Reply
Expert Contributor
Posts: 90
Registered: ‎05-09-2017

How to use G1GC for my MR job

[ Edited ]

How can i specify G1GC for my mapreduce job ?

I want to override cluster wide settings. i want tp specify these properties at the job level. 

Posts: 1,903
Kudos: 435
Solutions: 307
Registered: ‎07-31-2013

Re: How to use G1GC for my MR job

If you use CM and wish to apply this for all jobs, add the required JVM opts that enable G1 and other desired flags under:

CM -> YARN (with MR2) -> Configuration -> Field called "Map Task Java Opts Base" and "Reduce Task Java Opts Base".
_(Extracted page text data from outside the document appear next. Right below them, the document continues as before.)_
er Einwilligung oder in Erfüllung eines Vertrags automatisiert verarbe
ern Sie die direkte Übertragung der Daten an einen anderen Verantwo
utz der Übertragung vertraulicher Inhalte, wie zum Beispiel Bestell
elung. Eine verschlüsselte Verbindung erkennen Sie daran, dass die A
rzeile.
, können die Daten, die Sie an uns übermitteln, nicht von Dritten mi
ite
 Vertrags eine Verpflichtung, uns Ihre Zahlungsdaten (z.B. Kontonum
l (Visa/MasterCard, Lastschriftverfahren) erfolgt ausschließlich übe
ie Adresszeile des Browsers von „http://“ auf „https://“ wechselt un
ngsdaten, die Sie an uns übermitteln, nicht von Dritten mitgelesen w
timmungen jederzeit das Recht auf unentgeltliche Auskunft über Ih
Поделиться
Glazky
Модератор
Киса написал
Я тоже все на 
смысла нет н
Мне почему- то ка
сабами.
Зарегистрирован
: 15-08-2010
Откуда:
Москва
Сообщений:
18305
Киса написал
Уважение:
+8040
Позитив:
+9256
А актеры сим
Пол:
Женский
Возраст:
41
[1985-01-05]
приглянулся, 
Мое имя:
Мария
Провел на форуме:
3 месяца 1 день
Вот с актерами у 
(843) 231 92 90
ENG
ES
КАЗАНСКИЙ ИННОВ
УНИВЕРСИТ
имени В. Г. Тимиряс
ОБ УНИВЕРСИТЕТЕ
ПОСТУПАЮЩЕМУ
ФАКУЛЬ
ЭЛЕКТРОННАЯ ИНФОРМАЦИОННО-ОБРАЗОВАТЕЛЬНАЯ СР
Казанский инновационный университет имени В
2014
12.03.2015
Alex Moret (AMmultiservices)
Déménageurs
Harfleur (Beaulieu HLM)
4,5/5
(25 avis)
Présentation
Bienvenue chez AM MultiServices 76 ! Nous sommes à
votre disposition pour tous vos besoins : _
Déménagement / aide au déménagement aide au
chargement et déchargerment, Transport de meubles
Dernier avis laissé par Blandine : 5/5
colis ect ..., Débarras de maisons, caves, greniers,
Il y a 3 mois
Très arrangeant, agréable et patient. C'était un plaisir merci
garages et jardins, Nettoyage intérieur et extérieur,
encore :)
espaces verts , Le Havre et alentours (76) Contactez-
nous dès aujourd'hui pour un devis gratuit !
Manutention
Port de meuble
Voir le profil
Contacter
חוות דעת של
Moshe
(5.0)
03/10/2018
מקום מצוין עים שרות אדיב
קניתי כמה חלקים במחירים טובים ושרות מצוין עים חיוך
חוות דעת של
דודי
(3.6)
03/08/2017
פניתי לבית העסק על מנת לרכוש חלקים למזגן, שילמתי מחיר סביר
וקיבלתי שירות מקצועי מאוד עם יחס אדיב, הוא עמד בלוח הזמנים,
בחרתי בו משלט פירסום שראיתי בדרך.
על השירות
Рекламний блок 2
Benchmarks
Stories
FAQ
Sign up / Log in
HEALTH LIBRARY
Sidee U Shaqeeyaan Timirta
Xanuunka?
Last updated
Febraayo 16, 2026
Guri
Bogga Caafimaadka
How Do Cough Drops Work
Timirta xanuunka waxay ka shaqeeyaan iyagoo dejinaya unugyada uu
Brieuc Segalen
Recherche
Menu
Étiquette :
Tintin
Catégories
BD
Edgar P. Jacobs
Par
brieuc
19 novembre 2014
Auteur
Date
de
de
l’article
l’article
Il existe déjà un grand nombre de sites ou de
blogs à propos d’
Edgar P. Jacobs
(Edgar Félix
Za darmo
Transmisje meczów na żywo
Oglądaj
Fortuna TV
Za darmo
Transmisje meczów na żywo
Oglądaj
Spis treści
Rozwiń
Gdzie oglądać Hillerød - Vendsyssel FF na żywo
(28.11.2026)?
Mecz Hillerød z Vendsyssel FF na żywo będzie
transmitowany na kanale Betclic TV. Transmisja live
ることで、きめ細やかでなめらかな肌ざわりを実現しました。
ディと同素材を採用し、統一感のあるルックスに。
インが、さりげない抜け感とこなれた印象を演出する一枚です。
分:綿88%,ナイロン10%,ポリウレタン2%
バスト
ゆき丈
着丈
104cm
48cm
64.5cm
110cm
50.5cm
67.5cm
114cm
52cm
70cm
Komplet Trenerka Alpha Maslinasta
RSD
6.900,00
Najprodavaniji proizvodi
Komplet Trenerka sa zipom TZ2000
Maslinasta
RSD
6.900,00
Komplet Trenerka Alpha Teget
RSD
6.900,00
Save and redeploy your cluster-wide client configuration: https://www.youtube.com/watch?v=4S9H3wftM_0

Outside of CM, you can use -Dkey=value CLI flags to pass to your job driver, provided your job driver uses ToolRunner framework properly as prescribed here: http://archive.cloudera.com/cdh5/cdh/5/hadoop/api/org/apache/hadoop/util/Tool.html, or apply it via code (not suggested, since its a configuration subject to change in future). The config keys to modify for this style would be "mapreduce.map.java.opts" and "mapreduce.reduce.java.opts".

Ensure you also specify the maximum heap size when changing the raw config keys. When done from CM, the heaps are inferred and auto-added from other heap-specific fields in the config page, but this is manual in the second technique presented above.